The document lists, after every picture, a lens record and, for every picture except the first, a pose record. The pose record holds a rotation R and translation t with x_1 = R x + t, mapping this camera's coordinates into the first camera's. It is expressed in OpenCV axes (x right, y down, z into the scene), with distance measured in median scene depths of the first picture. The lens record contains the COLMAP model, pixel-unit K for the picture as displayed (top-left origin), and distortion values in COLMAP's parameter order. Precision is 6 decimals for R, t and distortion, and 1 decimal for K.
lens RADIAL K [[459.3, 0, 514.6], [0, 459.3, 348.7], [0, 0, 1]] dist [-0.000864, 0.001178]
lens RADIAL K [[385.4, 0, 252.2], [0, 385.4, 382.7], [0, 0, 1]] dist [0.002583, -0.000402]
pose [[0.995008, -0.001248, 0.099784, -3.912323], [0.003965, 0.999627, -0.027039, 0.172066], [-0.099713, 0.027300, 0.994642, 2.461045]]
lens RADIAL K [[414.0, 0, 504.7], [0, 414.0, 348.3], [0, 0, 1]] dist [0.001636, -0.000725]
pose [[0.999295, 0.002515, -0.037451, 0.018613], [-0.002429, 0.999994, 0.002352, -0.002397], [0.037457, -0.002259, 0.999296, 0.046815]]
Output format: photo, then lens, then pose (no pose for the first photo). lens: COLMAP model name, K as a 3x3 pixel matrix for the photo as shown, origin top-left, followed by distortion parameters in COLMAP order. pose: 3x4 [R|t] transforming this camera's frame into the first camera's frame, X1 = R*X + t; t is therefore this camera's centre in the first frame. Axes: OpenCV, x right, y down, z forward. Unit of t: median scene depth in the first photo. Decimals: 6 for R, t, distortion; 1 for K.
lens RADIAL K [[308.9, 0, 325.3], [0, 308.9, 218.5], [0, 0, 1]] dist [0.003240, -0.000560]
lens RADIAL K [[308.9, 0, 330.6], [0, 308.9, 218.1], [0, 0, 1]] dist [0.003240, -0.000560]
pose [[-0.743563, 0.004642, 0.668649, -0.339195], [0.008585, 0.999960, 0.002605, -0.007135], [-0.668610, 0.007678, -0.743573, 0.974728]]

What this task involves: Reproduce each entry precisely, so that nothing differs from the original.

Output below:
The document lists, after every picture, a lens record and, for every picture except the first, a pose record. The pose record holds a rotation R and translation t with x_1 = R x + t, mapping this camera's coordinates into the first camera's. It is expressed in OpenCV axes (x right, y down, z into the scene), with distance measured in median scene depths of the first picture. The lens record contains the COLMAP model, pixel-unit K for the picture as displayed (top-left origin), and distortion values in COLMAP's parameter order. Precision is 6 decimals for R, t and distortion, and 1 decimal for K.
lens RADIAL K [[459.3, 0, 514.6], [0, 459.3, 348.7], [0, 0, 1]] dist [-0.000864, 0.001178]
lens RADIAL K [[385.4, 0, 252.2], [0, 385.4, 382.7], [0, 0, 1]] dist [0.002583, -0.000402]
pose [[0.995008, -0.001248, 0.099784, -3.912323], [0.003965, 0.999627, -0.027039, 0.172066], [-0.099713, 0.027300, 0.994642, 2.461045]]
lens RADIAL K [[414.0, 0, 504.7], [0, 414.0, 348.3], [0, 0, 1]] dist [0.001636, -0.000725]
pose [[0.999295, 0.002515, -0.037451, 0.018613], [-0.002429, 0.999994, 0.002352, -0.002397], [0.037457, -0.002259, 0.999296, 0.046815]]
Output format: photo, then lens, then pose (no pose for the first photo). lens: COLMAP model name, K as a 3x3 pixel matrix for the photo as shown, origin top-left, followed by distortion parameters in COLMAP order. pose: 3x4 [R|t] transforming this camera's frame into the first camera's frame, X1 = R*X + t; t is therefore this camera's centre in the first frame. Axes: OpenCV, x right, y down, z forward. Unit of t: median scene depth in the first photo. Decimals: 6 for R, t, distortion; 1 for K.
lens RADIAL K [[308.9, 0, 325.3], [0, 308.9, 218.5], [0, 0, 1]] dist [0.003240, -0.000560]
lens RADIAL K [[308.9, 0, 330.6], [0, 308.9, 218.1], [0, 0, 1]] dist [0.003240, -0.000560]
pose [[-0.743563, 0.004642, 0.668649, -0.339195], [0.008585, 0.999960, 0.002605, -0.007135], [-0.668610, 0.007678, -0.743573, 0.974728]]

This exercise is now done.